Или же чеченский дон считал, будто Нику известно что-то важное? Если так, пребывание его здесь будет коротким — и, возможно, отмеченным пытками и казнью.
«Знаю ли я что-то такое, что может быть важно для русского торговца оружием, наркодилера и возможного создателя империи?»
Если Ник и знал что-то такое, то сообразить, что именно, никак не мог.
Как экс-копу, Нику было известно, что электрошокер обычно отключает жертву минут на пятнадцать, исключая случаи — гораздо более частые, чем полагали мирные люди, — инфаркта, инсульта, превращения в овощ и мгновенной смерти. Если бы он мог сосчитать частоту своего пульса, то смог бы прикинуть, сколько времени занимает поездка от поместья до места назначения.
«Будто это знание что-то даст тебе, мудила, — сказал себе Ник. — Сато с его ребятами не придут спасать тебя, как кавалеристы, стреляя на скаку. Люди дона обыскали меня с ног до головы, убеждаясь, что на мне и внутри меня нет никаких маячков. И даже если Сато наблюдал за поместьем со спутника или беспилотника, то оттуда наверняка выехали с десяток машин одновременно, в разных направлениях. Сато не может знать, в какой из них я».
Впрочем, какая разница? Сердце его билось так часто, что не могло послужить секундомером. Ник знал, что многие заложники умирали связанными, с кляпом во рту — кто от того же инфаркта, кто задыхался от кашля, вызванного астмой или простудой, а кто захлебывался собственной блевотиной. Он попытался не думать ни о чем таком и замедлить частоту сердцебиения. Адреналин мог понадобиться позднее, сейчас он был ни к чему.
«Они везут меня на свалку».
Да, это было возможно, — но зачем? Потом Нику пришло в голову, что многие миллионы или миллиарды людей за историю человечества умирали, задавая себе в последние секунды этот вопрос: зачем?
«Хватит философствовать, кретин. Думай, что делать дальше».
Тряска прекратилась. Мгновение спустя сильные руки подхватили его, подняли, вытащили из чего-то, поставили на ноги. Ник почувствовал, что путы на его щиколотках перерезали или развязали.
Он не видел смысла притворяться, будто все еще не пришел в себя, и стоял, покачиваясь, — ослепший, оглохший. Потом Ника с обеих сторон подхватили под руки, и он почувствовал, как его крепко хватают сквозь наброшенную на него плотную мешковину. Затем его полуприподняли, поволокли по чему-то вроде гравийной дорожки и, кажется, втащили в здание с ровным полом. Мешок прикрывал тело лишь наполовину, и Ник ощутил, что воздух вокруг стал другим, — более того, почувствовал, что теперь он в помещении. Потом его потащили по коридору, облицованному плиткой, потом вниз по лестнице, потом по другому коридору.
Наконец они остановились.

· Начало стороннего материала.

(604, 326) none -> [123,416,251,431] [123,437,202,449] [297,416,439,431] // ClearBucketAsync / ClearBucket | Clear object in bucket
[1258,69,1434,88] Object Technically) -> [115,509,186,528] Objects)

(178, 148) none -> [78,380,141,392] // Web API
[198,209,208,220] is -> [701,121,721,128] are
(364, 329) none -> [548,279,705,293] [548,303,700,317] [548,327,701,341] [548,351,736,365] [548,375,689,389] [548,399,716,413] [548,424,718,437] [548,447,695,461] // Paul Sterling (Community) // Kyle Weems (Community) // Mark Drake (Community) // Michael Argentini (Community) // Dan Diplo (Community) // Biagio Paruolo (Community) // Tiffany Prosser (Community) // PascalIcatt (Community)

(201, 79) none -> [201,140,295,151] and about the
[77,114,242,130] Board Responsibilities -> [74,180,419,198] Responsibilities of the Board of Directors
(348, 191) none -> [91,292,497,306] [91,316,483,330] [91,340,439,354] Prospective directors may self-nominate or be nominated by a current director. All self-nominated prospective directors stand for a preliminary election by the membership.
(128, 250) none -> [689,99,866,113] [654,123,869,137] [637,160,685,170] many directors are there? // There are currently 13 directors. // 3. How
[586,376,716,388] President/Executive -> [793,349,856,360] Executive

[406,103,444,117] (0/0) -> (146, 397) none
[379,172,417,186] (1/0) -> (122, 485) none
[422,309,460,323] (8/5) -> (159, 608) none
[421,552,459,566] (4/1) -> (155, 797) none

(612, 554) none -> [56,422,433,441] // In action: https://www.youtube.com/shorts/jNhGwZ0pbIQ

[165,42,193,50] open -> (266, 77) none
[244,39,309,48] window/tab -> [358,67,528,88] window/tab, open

Ника посадили, сняли с него мешок, наушники, повязку вокруг глаз, вытащили кляп и наконец развязали руки. Он, как полагается, заморгал от яркого света и зевнул, заглатывая побольше воздуха, но сделал над собой усилие и не стал растирать затекшие запястья. Люди, развязавшие его, — все в рубашках навыпуск, как и остальные шестерки дона Кож-Ахмед Нухаева, — вышли в одну из двух дверей.
Комната была небольшая, без окон, с голыми стенами. Перед Ником стоял старый металлический стол, а у одной стены громоздились несколько помятых металлических офисных шкафов. Ник сидел на легком металлическом стуле, такой же стоял по другую сторону стола. Оба были слишком хлипкие — если схватить, толку никакого. Ник подумал, что помещение выглядит как подвальный кабинет школьного учителя физкультуры, только без спортивных трофеев на стене.
«Я и есть трофей», — пришла к нему мысль.
Ни на столе, ни на шкафах не замечалось ничего, что можно было бы использовать в качестве оружия. Ник с трудом поднялся на ноги — его все еще покачивало, — собираясь поискать что-нибудь в ящиках стола и шкафах, такое, чем можно воспользоваться, но тут вторая дверь открылась и вошел дон Кож-Ахмед Нухаев. Он быстрым шагом направился ко второму стулу у стола.
— Садись, мой друг. Садись, — сказал дон, показывая Нику рукой на его стул.
Ник остался стоять, покачиваясь.
— Я тебе не друг, сука. А после этой поездки можешь считать меня своим врагом.
Нухаев рассмеялся, показывая крепкие, желтые от никотина зубы.
— Я бы извинился, Ник Боттом, но ты настоящий мужчина и достаточно умен, чтобы не принять мои извинения после таких оскорблений. Да, ты прав. С моей стороны это было варварским поступком, несправедливым по отношению к тебе. Но необходимым. Садись, пожалуйста.